The spoken corpus Gos 2.0 is the reference speech corpus of the Slovenian language. This second edition contains about 300 hours of speech, or 2.4 million words, 127 thousand utterances and 1,500 texts.
Gos 2.0 is composed from three different sources:
(1) Spoken corpus Gos 1.1 (http://hdl.handle.net/11356/1438), 112 hours, 1 million words
(2) Spoken corpus Gos VideoLectures 4.2 (http://hdl.handle.net/11356/1444), 22 hours, 179,000 words
(3) A selection from the ASR database ARTUR 1.0 (http://hdl.handle.net/11356/1772), 185 hours, 1.2 mllion words, including:
(3a) Artur-J-Splosni, 62 hours, 422,000 words: transcriptions of media recordings, online recordings of conferences, workshops, education videos, etc.
(3b) Artur-N-Prosti, 61 hours, 324,000 words: transcriptions of monologues and dialogues between two persons, recorded for the purposes of the Artur database. Speakers were asked to freely conversate or freely explain on casual topics.
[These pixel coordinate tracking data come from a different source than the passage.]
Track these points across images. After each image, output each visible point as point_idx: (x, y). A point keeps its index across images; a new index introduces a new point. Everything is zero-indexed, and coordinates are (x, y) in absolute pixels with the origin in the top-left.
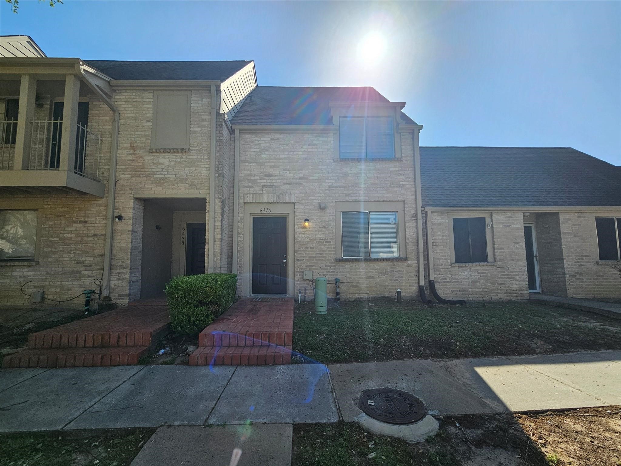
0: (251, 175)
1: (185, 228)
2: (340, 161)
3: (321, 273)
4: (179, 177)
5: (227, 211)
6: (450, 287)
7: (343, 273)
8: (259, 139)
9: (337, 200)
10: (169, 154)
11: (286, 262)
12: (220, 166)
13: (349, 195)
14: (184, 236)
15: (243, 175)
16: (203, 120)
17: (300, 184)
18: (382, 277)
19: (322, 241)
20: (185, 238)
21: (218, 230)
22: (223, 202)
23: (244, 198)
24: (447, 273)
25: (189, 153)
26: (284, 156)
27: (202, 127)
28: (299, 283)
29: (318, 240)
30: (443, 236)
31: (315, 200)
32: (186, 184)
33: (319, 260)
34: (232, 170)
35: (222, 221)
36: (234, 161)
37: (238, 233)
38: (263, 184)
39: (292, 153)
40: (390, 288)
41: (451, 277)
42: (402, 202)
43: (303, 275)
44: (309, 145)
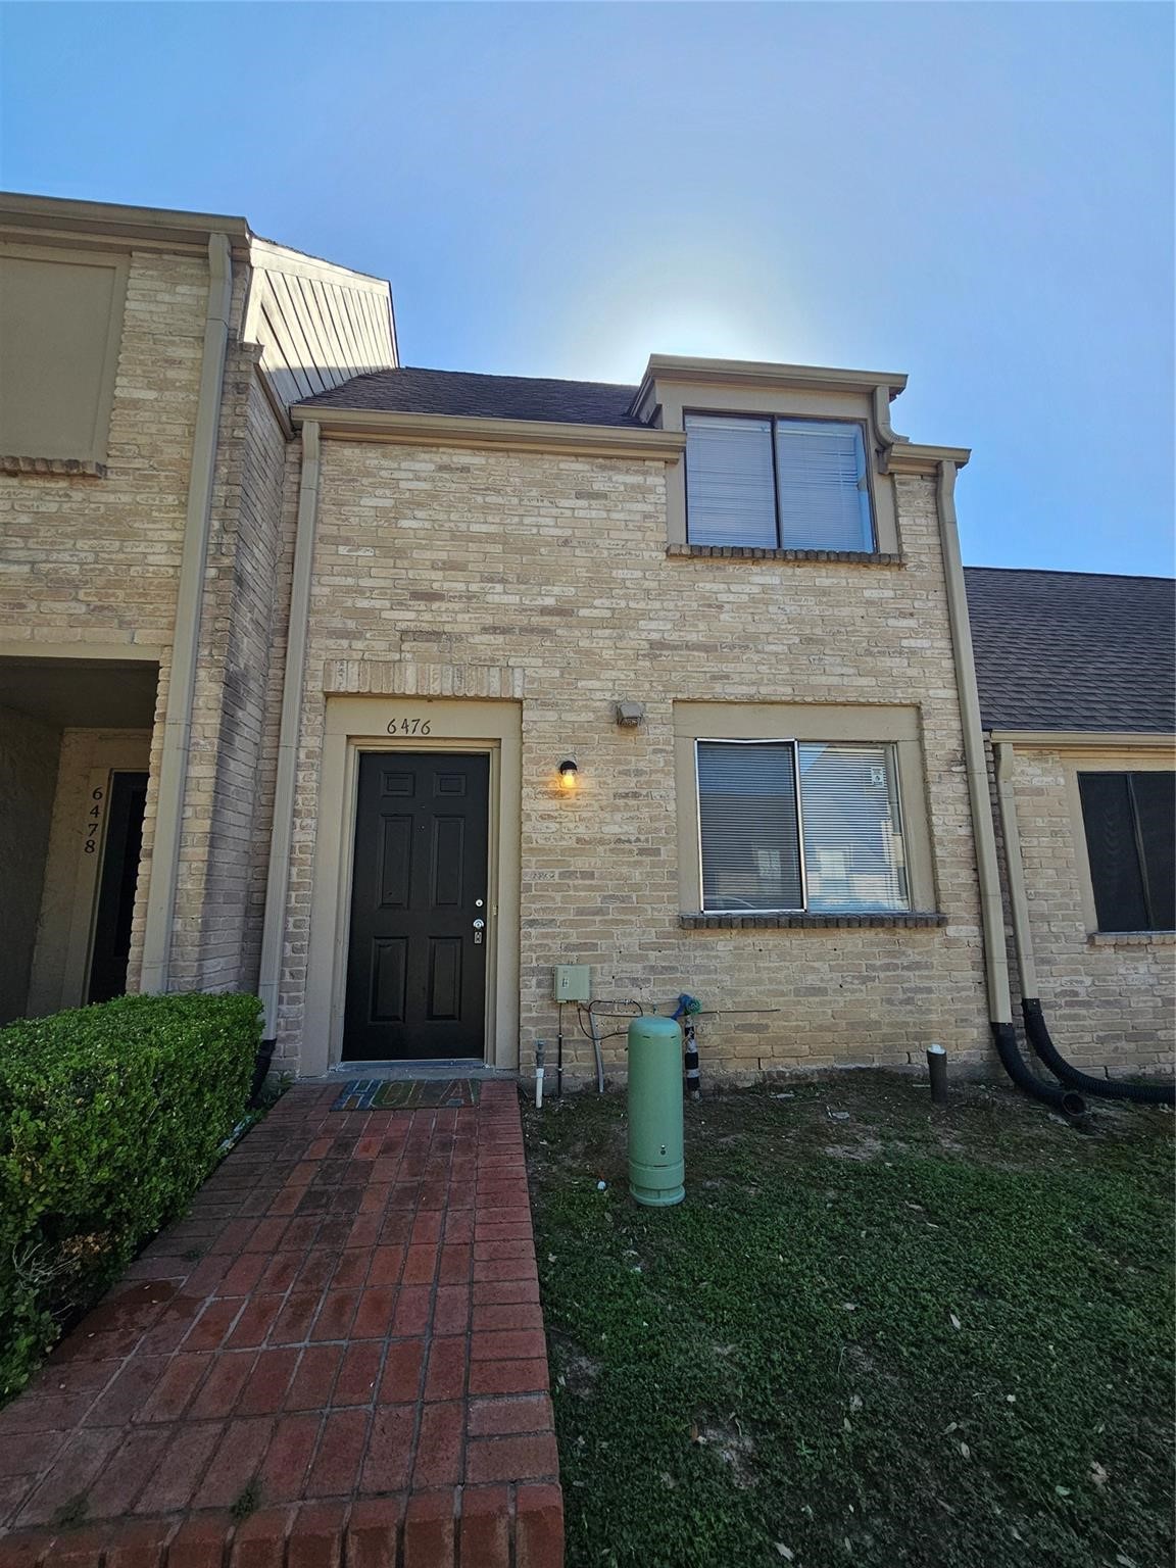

(3c) Artur-P-SejeDZ, 62 hours, 450,000 words: a selection of transcriptions of speech from the Slovene National Assembly. The maximum length of single speaker speech is 4,000 words.
Note that various encoding changes have been made to the original Gos and Gos VideloLectures corpora so that the encoding of Gos 2.0 is uniform across the three sources.
All transcriptions are manual and made in two modes:
- pronunciation-based or citation-phonemic transcriptions (containing the output phoneme string derived from the orthographic form by letter-to-sound rules)
- standardised or expanded orthographic transcriptions (the standard Slovene spelling is used to indicate the spoken words, but there are additional rules and word-lists for non-standard lexis).
Part-of-speech tagging with MULTEXT-East morphosyntactic descriptions and lemmatisation was performed automatically with CLASSLA (https://github.com/clarinsi/classla).
The corpus is distributed in TEI (XML) format and in vertical file format, the latter used by the CQP familiy of concordancers, such as (no)Sketch Engine.